▶ **Исходный отрывок**
#####
Федя неясно теперь видел дьявола. Уже не висели длинные руки и голова; светилось зыбкое пятно, светилось, не исчезало. Была и голова, и тело, но чем оно все делалось, Федя не мог различить. Голубые, странные глаза только видел, на него устремленные.
— Не спеши так, — сказал дьявол тихо.
Вдруг наклонился к столику (точно кудри какие-то упали вниз) — и взглянул на Федины часы.
— Что ты делаешь? — закричал Федя.
— Я пришел сказать тебе.
Туманный облик все светлел. Светлел медленно, но непрерывно. Тьма кусками сваливалась с него и пропадала внизу,
— Тебя простят? Ты хочешь уверить, что тебя простят? — шептал Федя взволнованно, садясь на постели.
— Нет. Меня не простят. Да если бы и был я прощен… вы, ты — вы все, — разве могли бы простить?
— Нет.
— Видишь. А потому и не будет прощенья. И не надо прощенья.
— Кто ты? Отчего ты сейчас такой? Это ты?
— Да, это я. Слушай!
Федя смотрел не отрываясь. И на него смотрели тихие голубые глаза.
#####
▶ **Задания**
1 - Выпишите из отрывка о Феде и дьяволе все вопросы, которые задает Федя.
2 - Замените «прощенья» на «пощады» и перепишите часть отрывка о Феде и дьяволе: начните с места, где стоят слова «Вдруг наклонился к», и закончите словами «не надо прощенья.».
#####
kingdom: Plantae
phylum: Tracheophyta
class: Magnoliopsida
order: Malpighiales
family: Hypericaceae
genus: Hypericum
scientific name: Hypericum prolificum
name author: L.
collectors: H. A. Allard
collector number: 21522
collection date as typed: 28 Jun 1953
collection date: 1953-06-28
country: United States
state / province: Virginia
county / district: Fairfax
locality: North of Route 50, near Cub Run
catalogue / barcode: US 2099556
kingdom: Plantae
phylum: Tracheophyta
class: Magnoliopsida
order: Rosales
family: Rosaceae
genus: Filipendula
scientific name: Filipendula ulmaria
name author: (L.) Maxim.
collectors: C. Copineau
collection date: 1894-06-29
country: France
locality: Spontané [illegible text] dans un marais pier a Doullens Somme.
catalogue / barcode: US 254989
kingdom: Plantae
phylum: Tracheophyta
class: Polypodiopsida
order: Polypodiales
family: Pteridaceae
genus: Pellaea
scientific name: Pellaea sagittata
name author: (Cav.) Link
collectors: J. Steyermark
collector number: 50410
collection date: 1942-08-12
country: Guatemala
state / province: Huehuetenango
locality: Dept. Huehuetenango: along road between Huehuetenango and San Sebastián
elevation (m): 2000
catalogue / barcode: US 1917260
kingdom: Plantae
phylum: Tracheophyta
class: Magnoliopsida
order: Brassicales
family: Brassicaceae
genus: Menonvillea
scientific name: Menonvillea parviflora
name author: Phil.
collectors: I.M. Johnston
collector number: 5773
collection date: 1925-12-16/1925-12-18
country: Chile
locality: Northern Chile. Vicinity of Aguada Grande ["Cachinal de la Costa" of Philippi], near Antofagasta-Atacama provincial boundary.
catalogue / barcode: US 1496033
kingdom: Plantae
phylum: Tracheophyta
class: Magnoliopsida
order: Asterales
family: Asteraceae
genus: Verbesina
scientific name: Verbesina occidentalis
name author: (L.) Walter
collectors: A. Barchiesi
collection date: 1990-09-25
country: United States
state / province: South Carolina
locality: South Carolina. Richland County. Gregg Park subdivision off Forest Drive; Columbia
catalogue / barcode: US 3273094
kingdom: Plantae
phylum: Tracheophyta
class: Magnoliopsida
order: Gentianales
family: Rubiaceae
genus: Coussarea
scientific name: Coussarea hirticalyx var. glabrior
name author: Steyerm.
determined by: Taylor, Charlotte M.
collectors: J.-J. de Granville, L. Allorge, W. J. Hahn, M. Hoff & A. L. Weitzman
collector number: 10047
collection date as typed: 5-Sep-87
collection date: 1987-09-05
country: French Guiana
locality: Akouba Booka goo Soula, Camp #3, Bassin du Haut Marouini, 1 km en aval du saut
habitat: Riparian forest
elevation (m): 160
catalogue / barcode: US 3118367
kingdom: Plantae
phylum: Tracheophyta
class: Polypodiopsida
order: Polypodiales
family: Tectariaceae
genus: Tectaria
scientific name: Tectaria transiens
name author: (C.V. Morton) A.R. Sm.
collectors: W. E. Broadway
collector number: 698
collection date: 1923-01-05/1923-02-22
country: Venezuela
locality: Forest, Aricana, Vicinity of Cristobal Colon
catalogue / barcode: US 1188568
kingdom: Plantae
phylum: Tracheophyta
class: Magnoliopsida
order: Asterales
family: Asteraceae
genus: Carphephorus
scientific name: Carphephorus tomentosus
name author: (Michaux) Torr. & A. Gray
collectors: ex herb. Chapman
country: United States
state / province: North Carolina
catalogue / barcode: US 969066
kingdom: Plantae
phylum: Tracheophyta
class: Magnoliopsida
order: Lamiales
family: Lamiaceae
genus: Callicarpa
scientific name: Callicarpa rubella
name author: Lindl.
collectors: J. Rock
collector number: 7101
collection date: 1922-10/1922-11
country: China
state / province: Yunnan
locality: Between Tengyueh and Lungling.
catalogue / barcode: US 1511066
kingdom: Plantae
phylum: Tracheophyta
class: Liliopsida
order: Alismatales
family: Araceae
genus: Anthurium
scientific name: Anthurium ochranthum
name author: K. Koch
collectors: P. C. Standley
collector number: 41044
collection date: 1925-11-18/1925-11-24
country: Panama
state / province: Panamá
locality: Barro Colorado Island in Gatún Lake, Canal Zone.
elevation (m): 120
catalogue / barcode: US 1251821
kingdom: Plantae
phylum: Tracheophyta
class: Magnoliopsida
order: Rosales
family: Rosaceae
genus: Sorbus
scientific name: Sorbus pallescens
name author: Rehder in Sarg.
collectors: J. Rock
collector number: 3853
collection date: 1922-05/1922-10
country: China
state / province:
#####
▶ **Ответы по номерам**
1 -
1. Что ты делаешь?
2. Тебя простят?
3. Ты хочешь уверить, что тебя простят?
4. Кто ты?
5. Отчего ты сейчас такой?
6. Это ты?

2 -
Вдруг наклонился к столику (точно кудри какие-то упали вниз) — и взглянул на Федины часы.
— Что ты делаешь? — закричал Федя.
— Я пришел сказать тебе.
Туманный облик все светлел. Светлел медленно, но непрерывно. Тьма кусками сваливалась с него и пропадала внизу,
— Тебя простят? Ты хочешь уверить, что тебя простят? — шептал Федя взволнованно, садясь на постели.
— Нет. Меня не простят. Да если бы и был я прощен… вы, ты — вы все, — разве могли бы простить?
— Нет.
— Видишь. А потому и не будет пощады. И не надо пощады.